[Input data Boundary: Start]
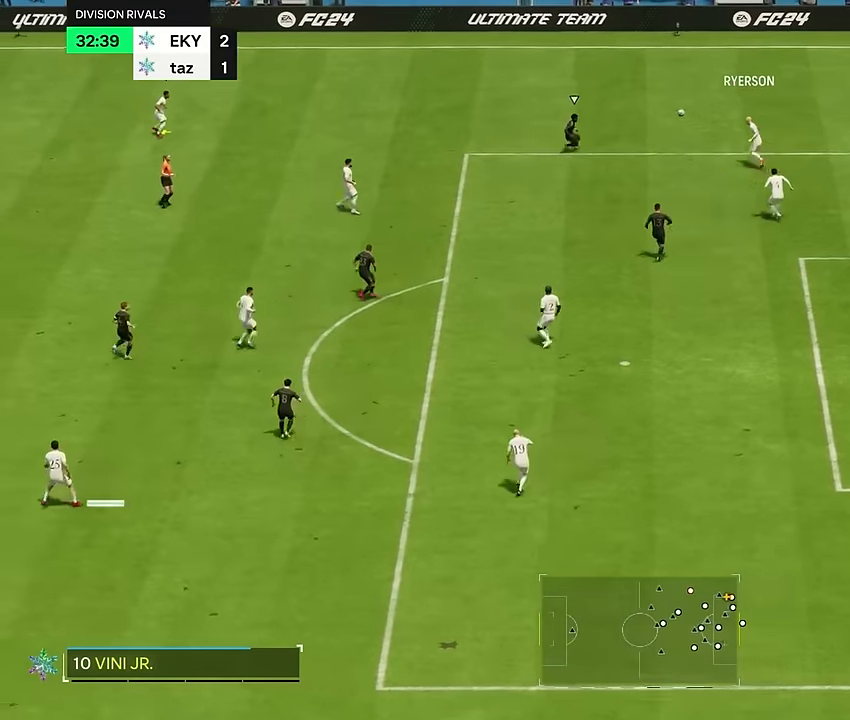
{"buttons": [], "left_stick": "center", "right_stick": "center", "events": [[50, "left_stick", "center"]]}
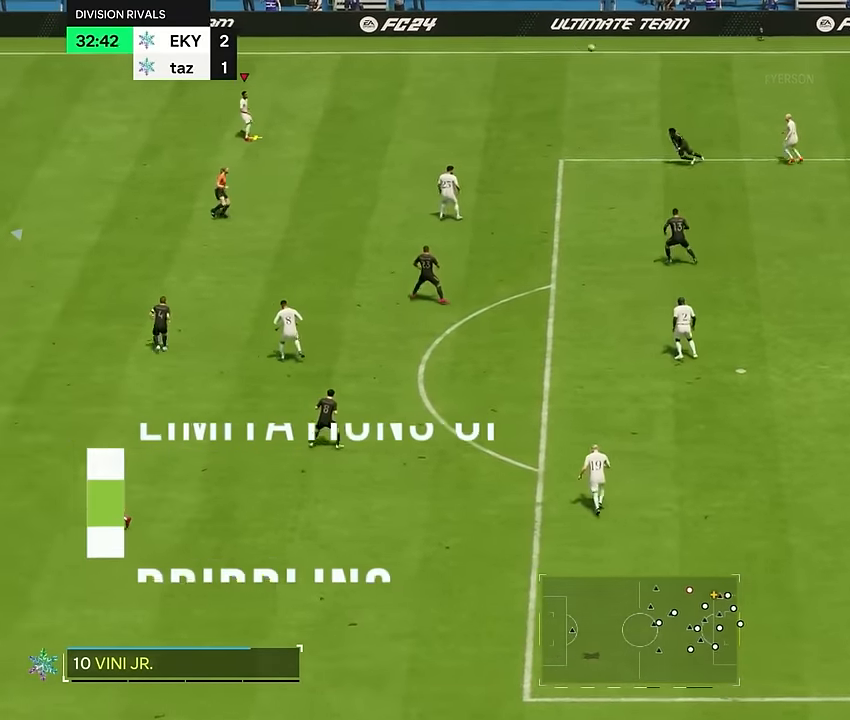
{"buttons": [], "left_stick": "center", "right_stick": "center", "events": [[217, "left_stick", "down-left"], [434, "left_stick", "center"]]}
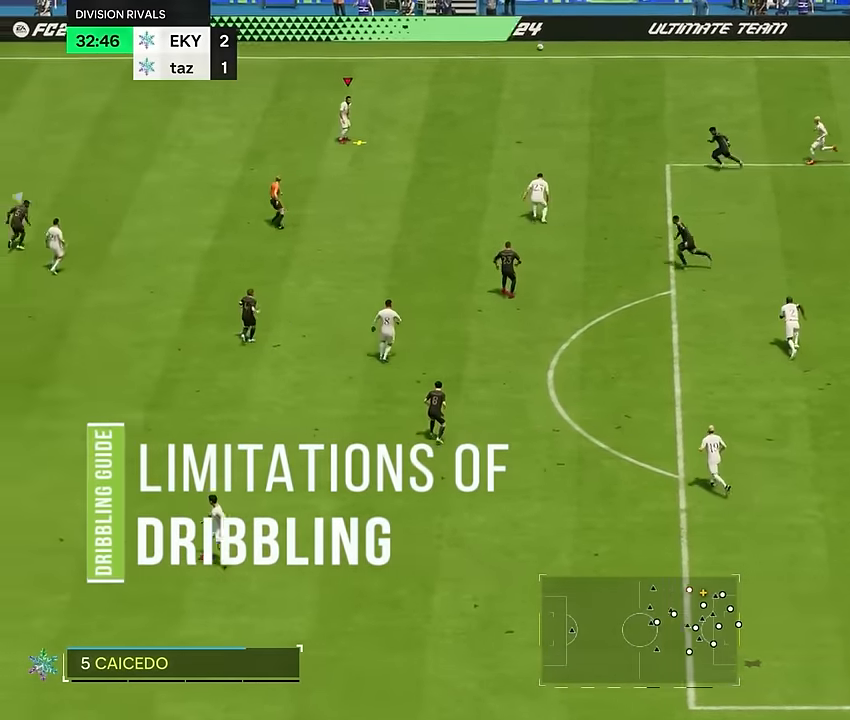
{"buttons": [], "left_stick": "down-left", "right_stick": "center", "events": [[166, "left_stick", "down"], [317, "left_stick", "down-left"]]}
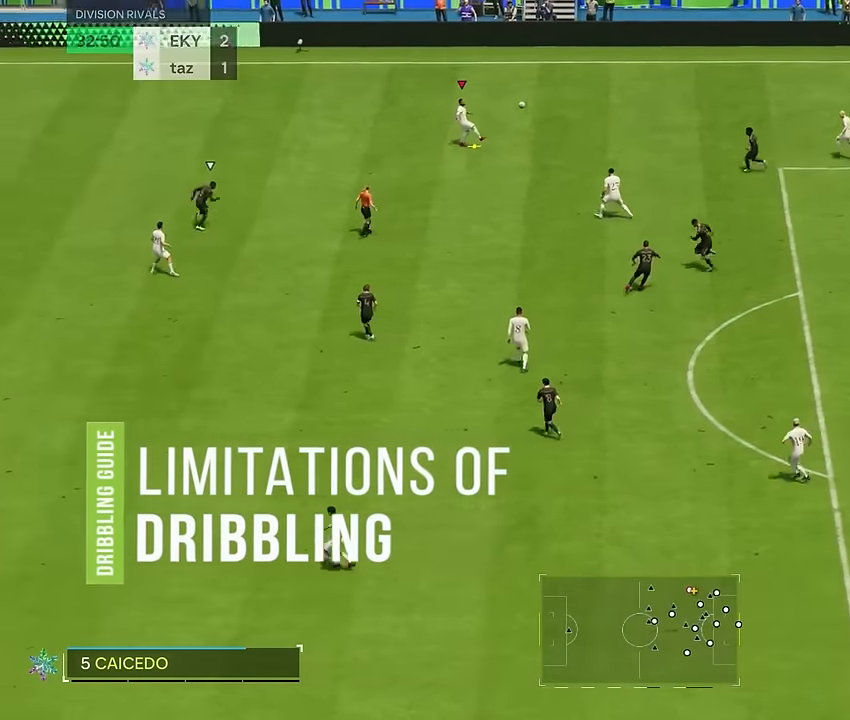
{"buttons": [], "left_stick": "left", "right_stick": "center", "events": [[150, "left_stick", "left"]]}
[Input data Boundary: End]
Task to complete:
Taking the listing as a whole, count how many of its lines contain the word "down", and reply with that count alone.

Answer space:
2